* _EXERCISE OBJECTIVE_
The records below need to be printed in full. Keep each one exact.

-------- DATA TO USE

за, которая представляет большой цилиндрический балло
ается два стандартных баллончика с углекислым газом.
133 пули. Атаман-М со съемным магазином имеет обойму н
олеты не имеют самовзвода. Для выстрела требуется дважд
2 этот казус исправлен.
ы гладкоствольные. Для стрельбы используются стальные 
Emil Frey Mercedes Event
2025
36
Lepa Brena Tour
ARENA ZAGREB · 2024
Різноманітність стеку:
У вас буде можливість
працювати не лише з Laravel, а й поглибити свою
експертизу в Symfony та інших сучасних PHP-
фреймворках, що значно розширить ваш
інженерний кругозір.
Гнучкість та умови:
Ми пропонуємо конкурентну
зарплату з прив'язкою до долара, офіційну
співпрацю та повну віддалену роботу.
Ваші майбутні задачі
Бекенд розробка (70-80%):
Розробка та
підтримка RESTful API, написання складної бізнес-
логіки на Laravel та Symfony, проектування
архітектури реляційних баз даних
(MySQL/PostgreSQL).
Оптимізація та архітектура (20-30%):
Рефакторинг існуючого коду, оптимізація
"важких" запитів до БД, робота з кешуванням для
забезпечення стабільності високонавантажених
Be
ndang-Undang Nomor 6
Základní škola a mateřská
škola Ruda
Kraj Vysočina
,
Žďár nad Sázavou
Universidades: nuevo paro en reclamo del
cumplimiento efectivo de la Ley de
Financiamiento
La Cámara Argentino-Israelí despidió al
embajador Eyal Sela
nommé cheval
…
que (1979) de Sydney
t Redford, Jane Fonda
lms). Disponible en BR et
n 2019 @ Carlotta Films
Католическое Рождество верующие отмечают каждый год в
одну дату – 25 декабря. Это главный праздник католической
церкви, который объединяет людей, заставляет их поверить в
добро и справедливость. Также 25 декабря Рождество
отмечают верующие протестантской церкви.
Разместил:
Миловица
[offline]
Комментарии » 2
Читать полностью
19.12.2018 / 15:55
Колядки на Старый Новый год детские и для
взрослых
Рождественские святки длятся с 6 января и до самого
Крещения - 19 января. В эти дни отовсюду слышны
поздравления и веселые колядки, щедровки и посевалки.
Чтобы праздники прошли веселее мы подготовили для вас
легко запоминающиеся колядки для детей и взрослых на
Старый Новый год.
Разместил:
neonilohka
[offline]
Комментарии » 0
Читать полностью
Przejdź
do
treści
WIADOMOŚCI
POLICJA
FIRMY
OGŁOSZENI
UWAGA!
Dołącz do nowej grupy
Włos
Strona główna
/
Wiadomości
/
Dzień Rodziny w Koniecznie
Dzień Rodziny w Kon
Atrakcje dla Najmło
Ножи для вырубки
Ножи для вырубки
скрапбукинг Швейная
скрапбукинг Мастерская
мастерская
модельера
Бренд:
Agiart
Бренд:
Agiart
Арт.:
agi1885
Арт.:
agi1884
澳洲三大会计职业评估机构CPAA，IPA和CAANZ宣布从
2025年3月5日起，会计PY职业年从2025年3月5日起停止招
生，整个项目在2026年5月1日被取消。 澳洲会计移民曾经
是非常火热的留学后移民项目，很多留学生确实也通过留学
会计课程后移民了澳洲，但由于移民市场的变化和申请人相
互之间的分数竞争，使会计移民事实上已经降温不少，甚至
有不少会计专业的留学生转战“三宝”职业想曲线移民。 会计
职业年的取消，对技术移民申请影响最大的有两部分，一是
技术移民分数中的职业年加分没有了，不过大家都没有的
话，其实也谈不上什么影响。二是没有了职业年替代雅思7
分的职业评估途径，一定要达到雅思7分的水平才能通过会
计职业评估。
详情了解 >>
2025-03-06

----------------

* _SOLVED EXERCISE_
за, которая представляет большой цилиндрический балло
ается два стандартных баллончика с углекислым газом.
133 пули. Атаман-М со съемным магазином имеет обойму н
олеты не имеют самовзвода. Для выстрела требуется дважд
2 этот казус исправлен.
ы гладкоствольные. Для стрельбы используются стальные 
Emil Frey Mercedes Event
2025
36
Lepa Brena Tour
ARENA ZAGREB · 2024
Різноманітність стеку:
У вас буде можливість
працювати не лише з Laravel, а й поглибити свою
експертизу в Symfony та інших сучасних PHP-
фреймворках, що значно розширить ваш
інженерний кругозір.
Гнучкість та умови:
Ми пропонуємо конкурентну
зарплату з прив'язкою до долара, офіційну
співпрацю та повну віддалену роботу.
Ваші майбутні задачі
Бекенд розробка (70-80%):
Розробка та
підтримка RESTful API, написання складної бізнес-
логіки на Laravel та Symfony, проектування
архітектури реляційних баз даних
(MySQL/PostgreSQL).
Оптимізація та архітектура (20-30%):
Рефакторинг існуючого коду, оптимізація
"важких" запитів до БД, робота з кешуванням для
забезпечення стабільності високонавантажених
Be
ndang-Undang Nomor 6
Základní škola a mateřská
škola Ruda
Kraj Vysočina
,
Žďár nad Sázavou
Universidades: nuevo paro en reclamo del
cumplimiento efectivo de la Ley de
Financiamiento
La Cámara Argentino-Israelí despidió al
embajador Eyal Sela
nommé cheval
…
que (1979) de Sydney
t Redford, Jane Fonda
lms). Disponible en BR et
n 2019 @ Carlotta Films
Католическое Рождество верующие отмечают каждый год в
одну дату – 25 декабря. Это главный праздник католической
церкви, который объединяет людей, заставляет их поверить в
добро и справедливость. Также 25 декабря Рождество
отмечают верующие протестантской церкви.
Разместил:
Миловица
[offline]
Комментарии » 2
Читать полностью
19.12.2018 / 15:55
Колядки на Старый Новый год детские и для
взрослых
Рождественские святки длятся с 6 января и до самого
Крещения - 19 января. В эти дни отовсюду слышны
поздравления и веселые колядки, щедровки и посевалки.
Чтобы праздники прошли веселее мы подготовили для вас
легко запоминающиеся колядки для детей и взрослых на
Старый Новый год.
Разместил:
neonilohka
[offline]
Комментарии » 0
Читать полностью
Przejdź
do
treści
WIADOMOŚCI
POLICJA
FIRMY
OGŁOSZENI
UWAGA!
Dołącz do nowej grupy
Włos
Strona główna
/
Wiadomości
/
Dzień Rodziny w Koniecznie
Dzień Rodziny w Kon
Atrakcje dla Najmło
Ножи для вырубки
Ножи для вырубки
скрапбукинг Швейная
скрапбукинг Мастерская
мастерская
модельера
Бренд:
Agiart
Бренд:
Agiart
Арт.:
agi1885
Арт.:
agi1884
澳洲三大会计职业评估机构CPAA，IPA和CAANZ宣布从
2025年3月5日起，会计PY职业年从2025年3月5日起停止招
生，整个项目在2026年5月1日被取消。 澳洲会计移民曾经
是非常火热的留学后移民项目，很多留学生确实也通过留学
会计课程后移民了澳洲，但由于移民市场的变化和申请人相
互之间的分数竞争，使会计移民事实上已经降温不少，甚至
有不少会计专业的留学生转战“三宝”职业想曲线移民。 会计
职业年的取消，对技术移民申请影响最大的有两部分，一是
技术移民分数中的职业年加分没有了，不过大家都没有的
话，其实也谈不上什么影响。二是没有了职业年替代雅思7
分的职业评估途径，一定要达到雅思7分的水平才能通过会
计职业评估。
详情了解 >>
2025-03-06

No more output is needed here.